İnsan bazen kendisine yüksek sesle bir şeyler ifade etme gereği duyar. Toplum içinde yapılması halinde "kendi kendine konuşma" olarak değerlendirilip, yapanın deli yaftası yiyeceği bu eylem bana göre gayet doğaldır. Mesela geçenlerde kendime "Ben, neden uykuyu bu kadar çok seviyorum" dedim. Ortada çok uyuduğumla ilgili bir gerçek vardı ve bunu kendime ifade etmem gerekiyordu. Bu gerçeği daha önce pek çok ifade yöntemiyle kendime iletmeye çalışmışımdır belki, belki de ilk olarak bu yöntemi denemişimdir. Bu sıra önemli değil, önemli olan bunun yani "kendi kendine konuşmak" diye tabir edilen davranışın, insanın kendine bazı bilgileri vermesi için çok önemli bir yöntem olması. Bu özel örnekte de benim bu aralar çok uyuduğum, önemli olan önerme.
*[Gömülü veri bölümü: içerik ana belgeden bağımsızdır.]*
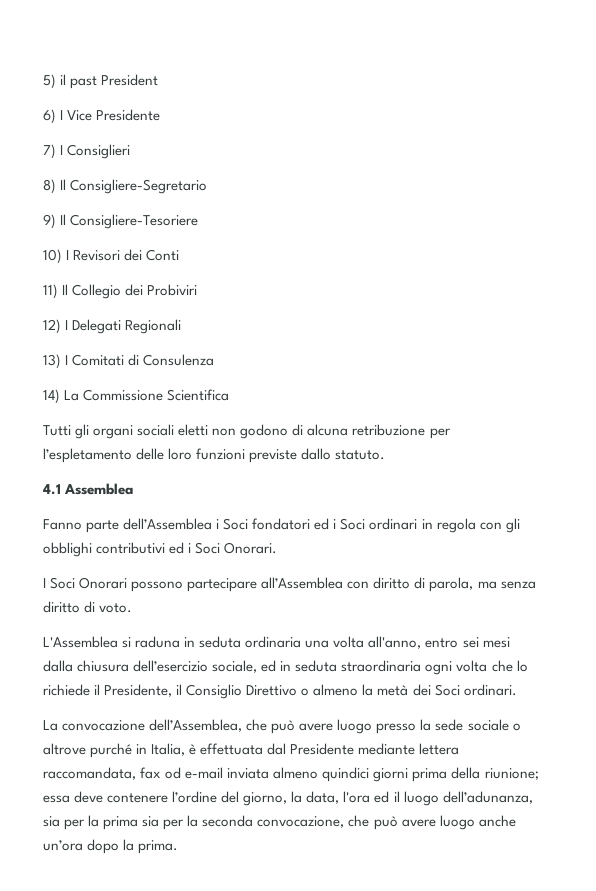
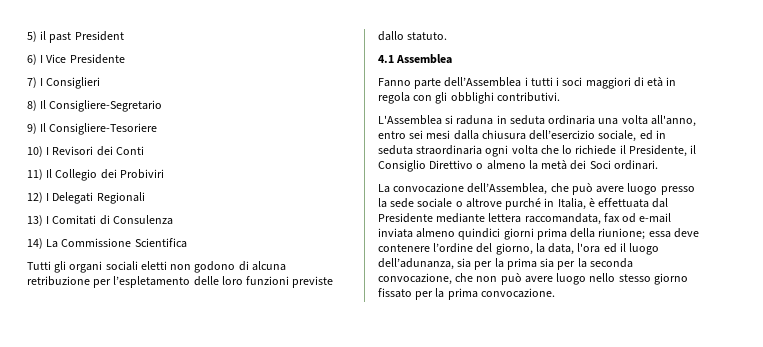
[223,518,418,530] Soci fondatori ed i Soci ordinari -> [530,77,664,89] tutti i soci maggiori di età
[96,542,278,554] [43,577,536,592] [43,601,133,613] contributivi ed i Soci Onorari. // I Soci Onorari possono partecipare all’Assemblea con diritto di parola, ma senza diritto di voto. -> [496,92,560,102] contributivi.
[373,815,516,830] [43,839,179,854] può avere luogo anche un’ora dopo la prima. -> [476,273,688,285] [378,288,555,300] non può avere luogo nello stesso giorno fissato per la prima convocazione.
Deli olmamam bunun yanında çok ciddi bir önem taşımıyor.
Zeten bu önem sıralaması yüzünden bu yazının girişi bu şekilde yapıldı. Çünkü benim asıl yazmak istediğim, toplumda kendi kendine konuşmanın hoş görülmemesi durumu değil, bunu kendi çapımda incelerken verdiğim örnekteki çok uyumam sorunu.
Uyuyorum, sürekli uyuyorum. Yani bir iş yapmadığım zamanların çoğu yatağımda geçiyor. Son iki haftadır bu durum biraz düzelir gibi olmuştu ancak yukuarıda verilen örnekte de görüldüğü gibi her an bir geri dönüş olabilecekmiş gibi duruyor. Hatta ben bu yazıyı yazmaya yazının altında göreceğiniz tarihte başlamış olsam da bu yazının tamamlanması 14 Nisan 2007, Cumartesi gününü buldu ve uyuma isteğim bu tarihli yazacağım yazıda belirteceğim durumların oluşmasına ve dolayısıyla o (bundan sonra yazacağım ilk yazı) yazının yazılamasına sebep oldu.
Artık yazının içindeki tarihleri de ele verdiğimize göre olayı daha örneksel bir dille inceleyebiliriz. Mesela bugün günlerden cumartesi ve ben geçen salı, çarşamba ve perşembe geceleri kendi evimde yatmadım. Başka bir evde ve benim yatağım olmayan bir yatakta yattım. Ve benim evimde olmayan, benim yatağım olmayan yataklardaki bütün yatışlarımda olduğu gibi gayet makul saatlerde çok zorlanmadan uyandım. Ama cuma günü evime döndüm ve o gece kendi yatağımda uyudum. Cumartesi günü katılmayı çok arzuladığım bir etkinlik olduğu için erken kalkma niyetindeydim. Ama nafile yine öğleyi gördük. Kaldı ki bu sorunla ilgili bildiğim bir şey de sorunun kaynağının yatağım olmadığı. Çünkü bilen bilir ben yaz tatilinde bir aya yakın bir süre boyunca ve sonrasında ara ara sınav dönemlerinde sadece uyanabilemek adına ben salonda çekyatlarda da yattım. Hatta yine uyanmak kolay olsun diye çekyatı açmadan, sofa şeklindeyken yattım. Ama yine de olmadı. Kendi evimde bunna yani uyanmaya muaffak olamıyorum. İşin kötüsü bunun benden mi yoksa evimden mi kaynaklandığına da emin değilim. Ama dediğim gibi ortada bana göre ciddi bir sorun var ve ben bunu şu anda bu yazıyı yazarken bu sorundan kendime yüksek sesle bahsediyorum. Umarım bunlar çözüm için adım atmama yeter.